One possible drawback about your chairmanship is that you're a bit too big for the job. In real life Bamber was a Renaissance man who edited encyclopaedias before breakfast. But so what? To us, he was just a donnish nobody who had stumbled into celebrity via a god-forgotten Sunday morning slot - people only watched because the alternatives were the Morning Service or the test card.

I was watching University Challenge before I could even read. It was my fascination with this preposterous programme that made me want to go to university at all. The scarf. The teddy bear. The absurd haircut. I wanted all of it. The day they put the notice on the Somerville noticeboard I was ready. I'd been in training for 15 years.

Not that I wasn't nervous. And if poor old Bamber made us nervous, I can scarcely imagine what the flower of Birmingham and Aberdeen must have felt like last night faced with the mighty Paxman. As it was we spent the hour before filming in the ladies. The dress rehearsals were a breeze. What had been New Hall Cambridge emerged from the practice sessions a pulverised wreck. Come the recording of the real thing it became clear we'd peaked too early. We lost and Bamber didn't even speak to us in the hospitality room. I hope you had a few kind words for Birmingham.

You probably thought that was where it ended. You return to your lair in the Newsnight studio and the losers beetle back to Birmingham. The shame may be just a memory by the time the show is finally screened - but that's when the nuisance letters start. Well, I exaggerate. They weren't a nuisance really. I mean, how often do you get a 17-page letter wrapped round a box of Terry's All Gold? He was a 72-year-old grandfather from Leeds whose interminable life story concluded with the fact that I resembled his childhood sweetheart.
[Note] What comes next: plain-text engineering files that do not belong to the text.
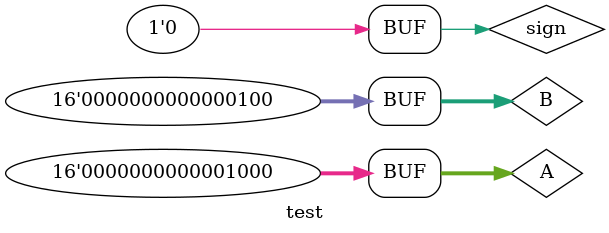
<source format=v>
module test();
    wire error;
    reg signed [15:0] A,B;
    wire [15:0] result;
    reg sign = 1;


    div div_test(A,B, result, error, sign);
    initial begin
        sign <= 0;
        A <= 100;
        B <= 2;
        #10
        A <= 8;
        B <= 4;
        #10;
        // A <= 10;
        // B <= 0;
        #10;
    end

    initial begin
        $monitor("div: divisor = %5d, dividend =  %5d\nresult | error\n%16b | %16b ", A, B, result, error);
    end
    endmodule

</source>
Another letter came from a funny little man in Tooting who enclosed countless Polaroids of his television set with me on it. This was not uncommon. Seriously good-looking University Challengers (older readers may remember the god-like 'Sidney Sussex, Gilmour') received so many letters from love-struck schoolgirls that they dispatched a photocopied rejection letter.

And so to the major problem with having you present the programme: you're bound to get more fan mail than the contestants. After all, what teenage bluestocking will settle for a spotty undergraduate when they could have a signed pin-up of Paxman?